[Opening MATERIAL PROVIDED section]

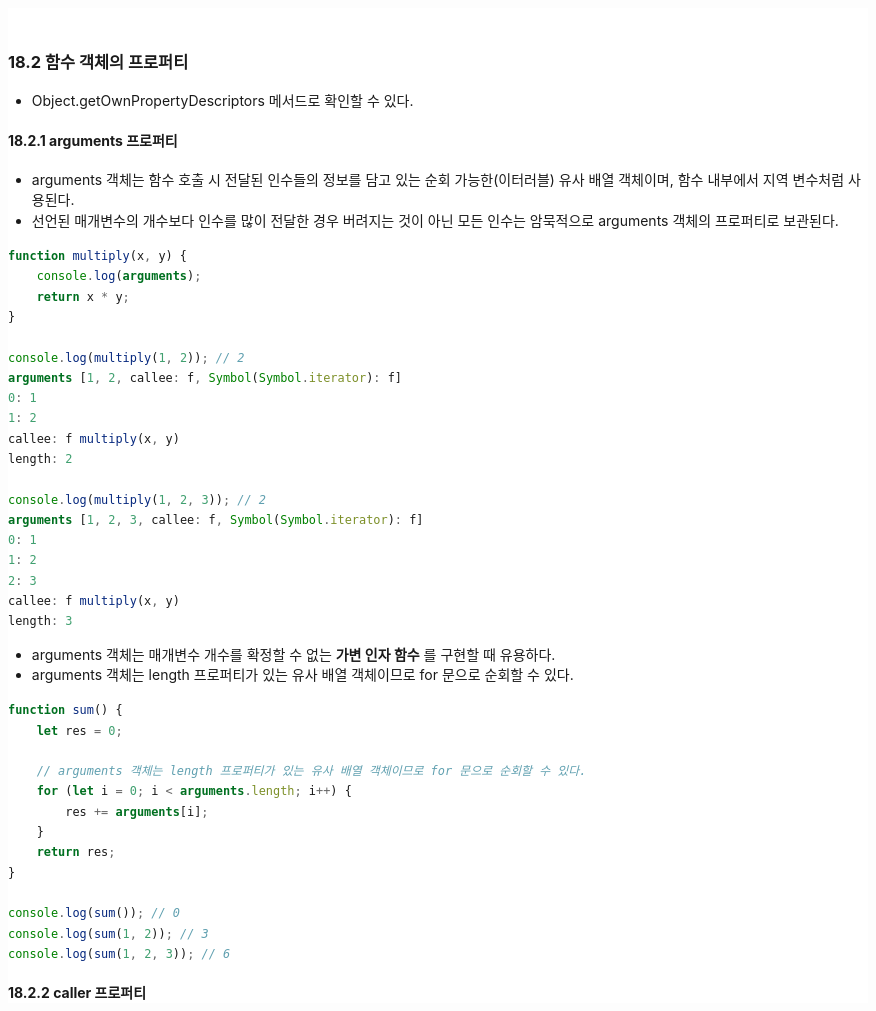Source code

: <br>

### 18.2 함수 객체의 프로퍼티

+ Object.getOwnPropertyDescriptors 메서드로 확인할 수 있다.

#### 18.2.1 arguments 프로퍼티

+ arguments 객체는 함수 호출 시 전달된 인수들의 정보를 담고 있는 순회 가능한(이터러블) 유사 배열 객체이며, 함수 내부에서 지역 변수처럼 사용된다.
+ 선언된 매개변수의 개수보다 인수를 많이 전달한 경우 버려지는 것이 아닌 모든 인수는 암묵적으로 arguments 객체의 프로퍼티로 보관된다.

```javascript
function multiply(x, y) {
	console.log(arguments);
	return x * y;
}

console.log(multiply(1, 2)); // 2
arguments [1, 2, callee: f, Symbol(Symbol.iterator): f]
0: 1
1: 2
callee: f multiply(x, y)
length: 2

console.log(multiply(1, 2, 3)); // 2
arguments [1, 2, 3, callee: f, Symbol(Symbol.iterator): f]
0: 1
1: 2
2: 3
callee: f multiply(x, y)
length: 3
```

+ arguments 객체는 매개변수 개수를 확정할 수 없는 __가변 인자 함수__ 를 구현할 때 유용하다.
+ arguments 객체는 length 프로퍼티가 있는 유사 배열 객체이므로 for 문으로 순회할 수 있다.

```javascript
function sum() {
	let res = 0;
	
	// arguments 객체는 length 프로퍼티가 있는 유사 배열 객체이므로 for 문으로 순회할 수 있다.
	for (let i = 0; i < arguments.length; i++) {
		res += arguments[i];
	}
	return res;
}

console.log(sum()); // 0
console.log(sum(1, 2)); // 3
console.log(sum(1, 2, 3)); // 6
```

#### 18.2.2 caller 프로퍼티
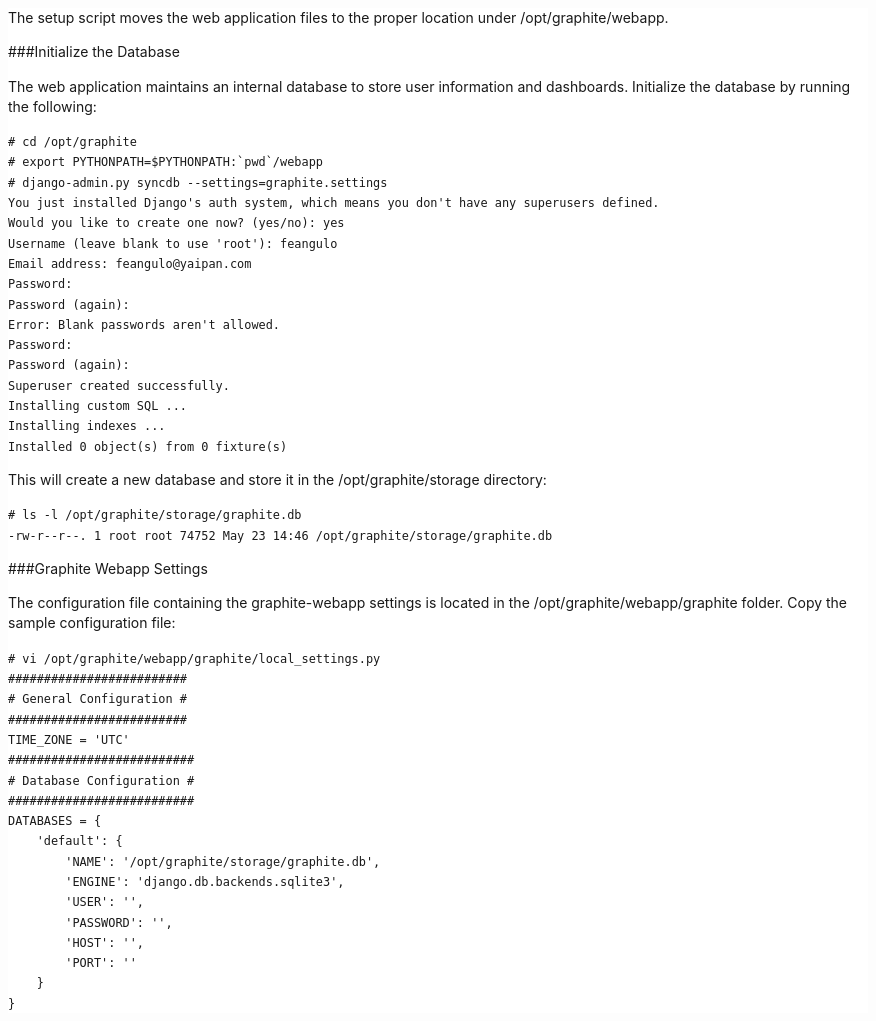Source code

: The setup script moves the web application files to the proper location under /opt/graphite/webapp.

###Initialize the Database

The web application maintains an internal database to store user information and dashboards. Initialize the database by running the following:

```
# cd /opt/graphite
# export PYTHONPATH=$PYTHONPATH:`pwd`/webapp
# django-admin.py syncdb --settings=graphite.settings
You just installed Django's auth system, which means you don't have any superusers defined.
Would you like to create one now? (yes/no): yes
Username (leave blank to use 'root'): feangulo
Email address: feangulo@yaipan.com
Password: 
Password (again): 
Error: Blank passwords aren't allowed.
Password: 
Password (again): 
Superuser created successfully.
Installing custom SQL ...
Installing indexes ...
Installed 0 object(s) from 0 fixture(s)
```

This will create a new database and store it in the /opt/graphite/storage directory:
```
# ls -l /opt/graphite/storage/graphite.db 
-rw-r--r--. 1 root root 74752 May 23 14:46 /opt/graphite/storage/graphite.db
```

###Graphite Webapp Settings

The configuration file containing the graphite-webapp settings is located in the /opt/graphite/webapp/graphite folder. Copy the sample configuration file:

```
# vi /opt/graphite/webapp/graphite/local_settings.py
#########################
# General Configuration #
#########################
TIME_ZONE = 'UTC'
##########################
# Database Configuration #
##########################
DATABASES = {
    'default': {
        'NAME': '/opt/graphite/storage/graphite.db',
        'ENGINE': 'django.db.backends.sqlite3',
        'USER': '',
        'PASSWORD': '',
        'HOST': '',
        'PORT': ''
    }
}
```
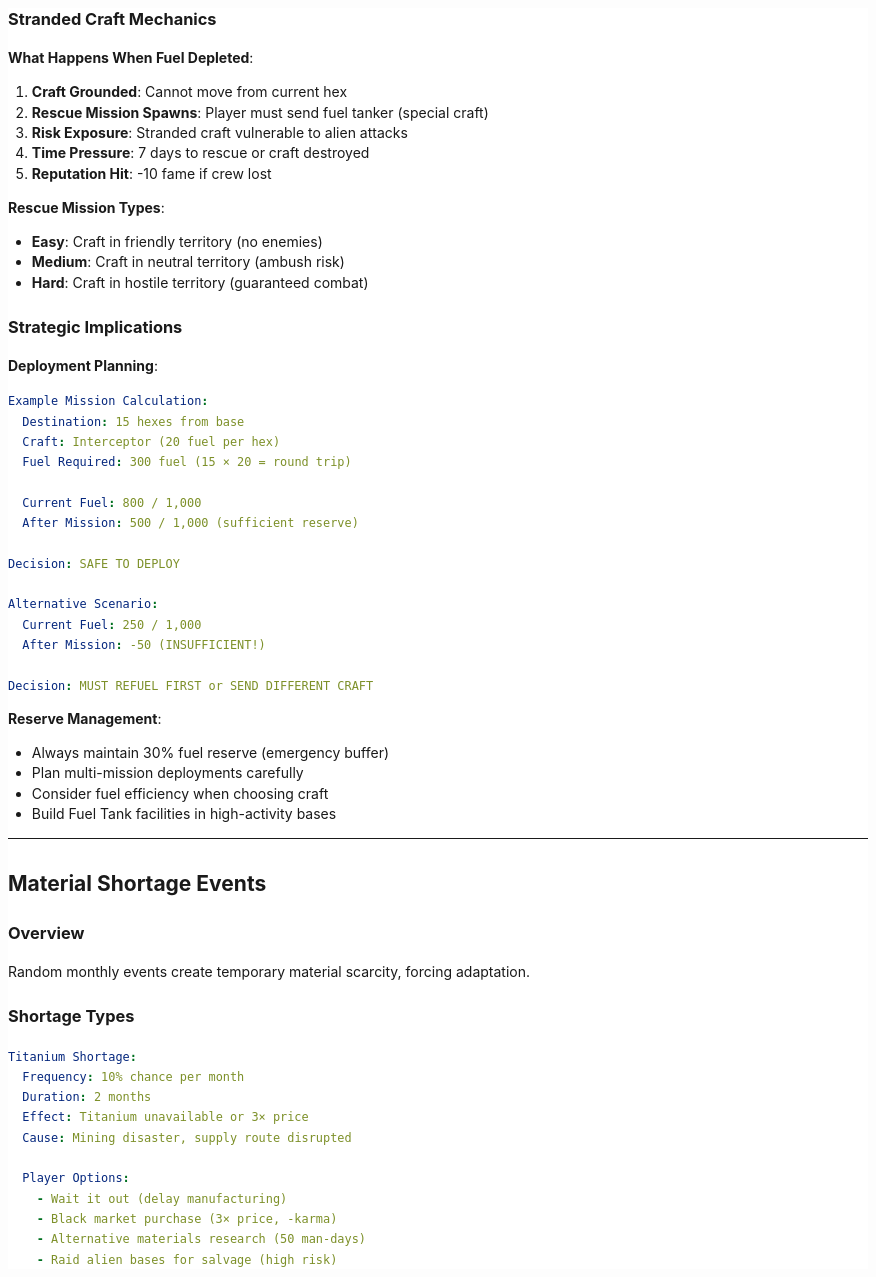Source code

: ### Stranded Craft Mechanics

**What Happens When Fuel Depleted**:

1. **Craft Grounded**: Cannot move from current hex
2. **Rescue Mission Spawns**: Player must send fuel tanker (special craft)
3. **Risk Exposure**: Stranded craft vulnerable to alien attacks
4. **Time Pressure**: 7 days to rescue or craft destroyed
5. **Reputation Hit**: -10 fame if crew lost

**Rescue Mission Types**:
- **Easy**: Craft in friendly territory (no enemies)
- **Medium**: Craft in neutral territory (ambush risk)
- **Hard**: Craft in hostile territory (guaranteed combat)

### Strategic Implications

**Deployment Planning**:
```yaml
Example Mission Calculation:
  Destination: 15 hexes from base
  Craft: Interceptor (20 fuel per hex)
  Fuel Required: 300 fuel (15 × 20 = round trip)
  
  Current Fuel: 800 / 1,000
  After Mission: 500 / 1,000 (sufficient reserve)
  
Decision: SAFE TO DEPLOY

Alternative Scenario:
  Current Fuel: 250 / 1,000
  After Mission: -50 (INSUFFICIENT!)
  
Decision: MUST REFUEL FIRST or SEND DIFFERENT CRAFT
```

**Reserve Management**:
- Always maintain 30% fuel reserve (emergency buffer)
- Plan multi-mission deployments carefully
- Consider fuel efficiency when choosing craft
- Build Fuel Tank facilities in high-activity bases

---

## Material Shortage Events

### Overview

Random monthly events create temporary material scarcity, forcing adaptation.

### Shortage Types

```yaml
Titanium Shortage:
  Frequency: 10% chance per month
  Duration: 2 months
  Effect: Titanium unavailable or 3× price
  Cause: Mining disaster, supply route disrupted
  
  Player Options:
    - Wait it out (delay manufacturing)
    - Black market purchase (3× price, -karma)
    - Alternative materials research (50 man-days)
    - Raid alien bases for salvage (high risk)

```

[Closing MATERIAL PROVIDED section]

YOUR OBJECTIVE: In the records above, how many lines include "iterator"? Give that number and nothing more.

OUTPUT: 2